**ACTION ITEM:**
Please reproduce all of the listing below exactly and drop its images.

**DATASET CONTENT:**
☆ ☆ ☆

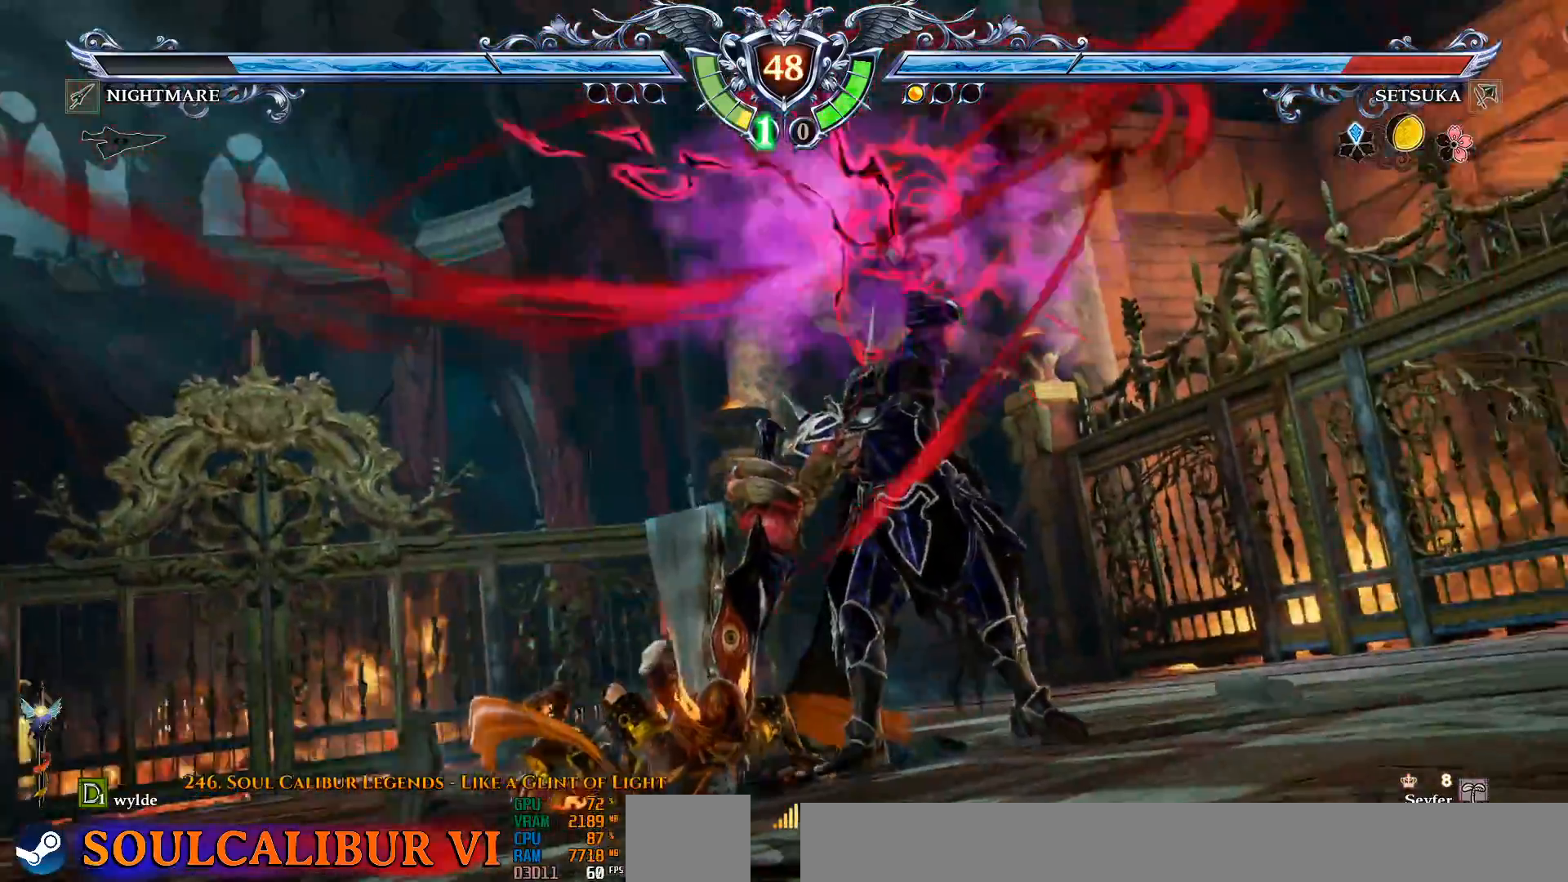
{"dt_ms": 500, "buttons": [], "left_stick": "center", "right_stick": "center", "events": []}
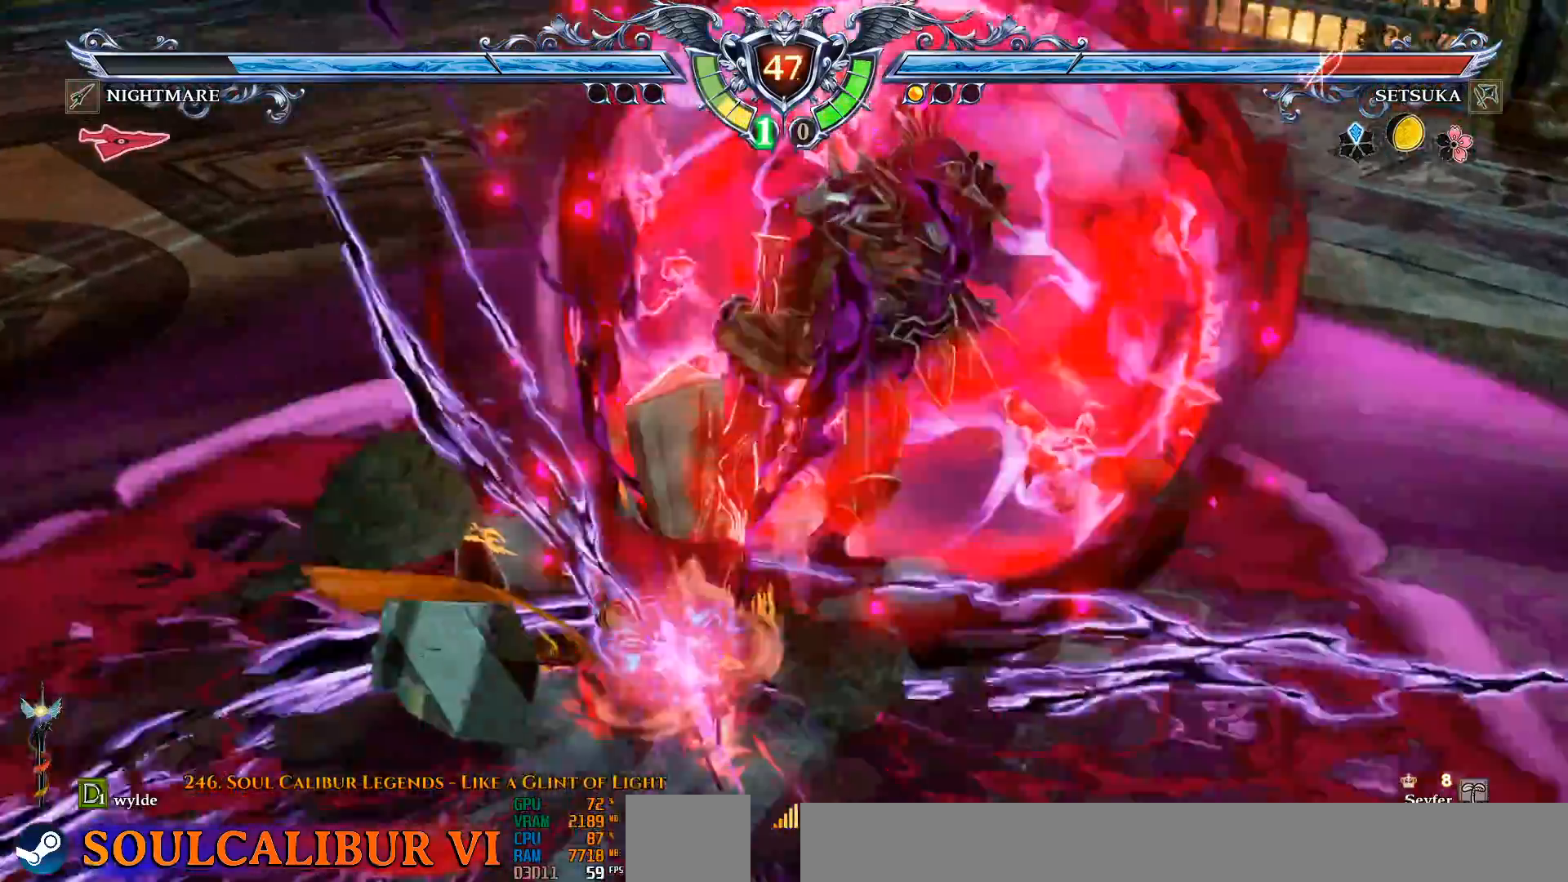
{"dt_ms": 500, "buttons": ["DPAD_LEFT"], "left_stick": "center", "right_stick": "center", "events": [[500, "DPAD_LEFT", "down"]]}
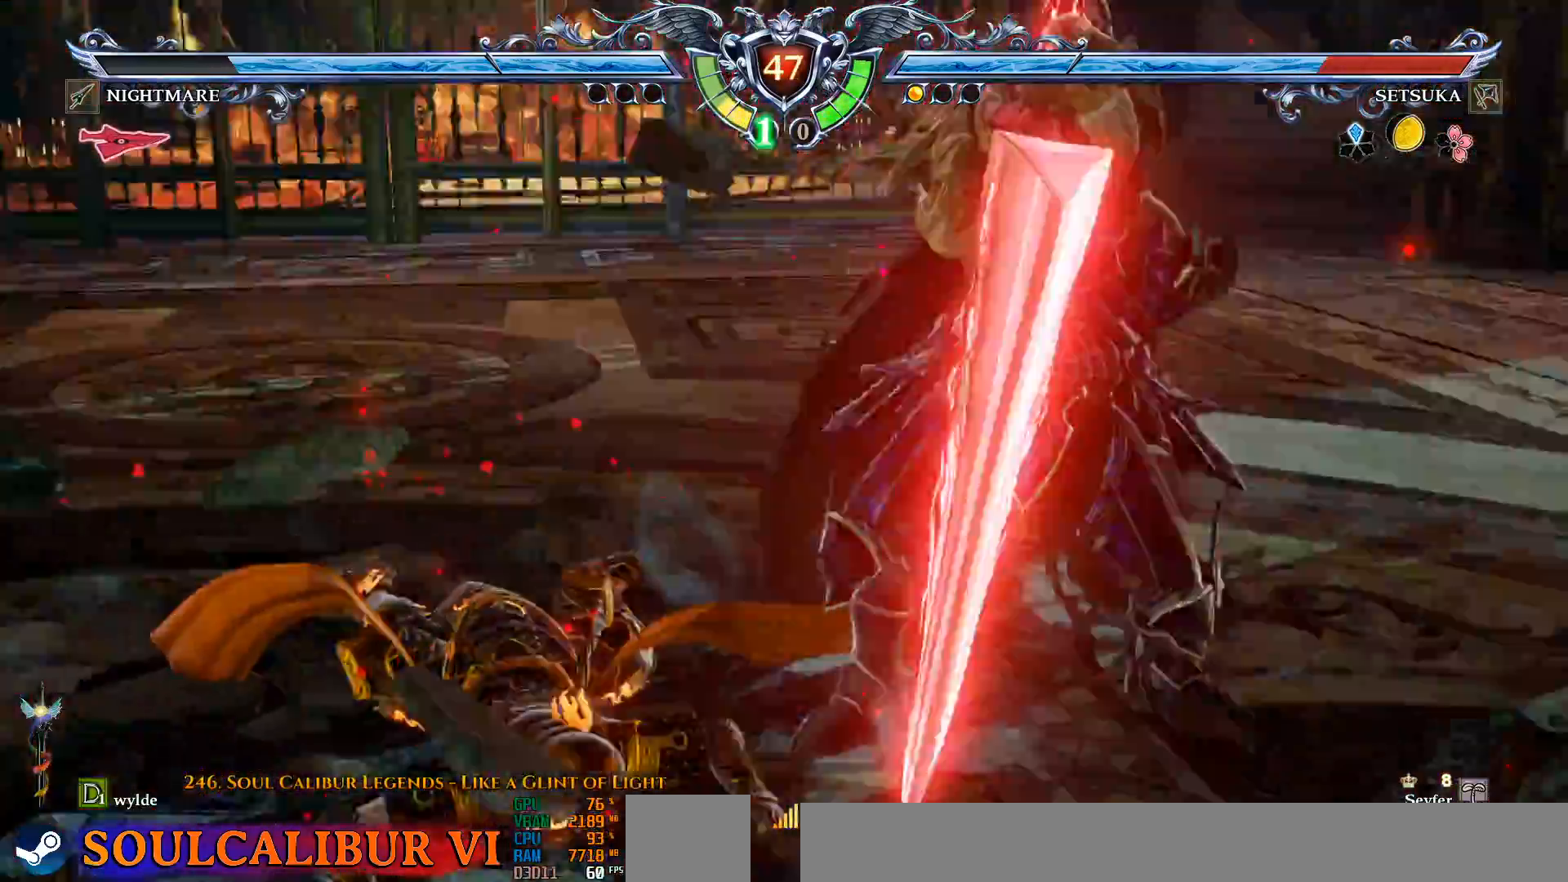
{"dt_ms": 500, "buttons": ["DPAD_LEFT"], "left_stick": "center", "right_stick": "center", "events": []}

☆ ☆ ☆

**THE ANSWER:**
{"dt_ms": 500, "buttons": [], "left_stick": "center", "right_stick": "center", "events": []}
{"dt_ms": 500, "buttons": ["DPAD_LEFT"], "left_stick": "center", "right_stick": "center", "events": [[500, "DPAD_LEFT", "down"]]}
{"dt_ms": 500, "buttons": ["DPAD_LEFT"], "left_stick": "center", "right_stick": "center", "events": []}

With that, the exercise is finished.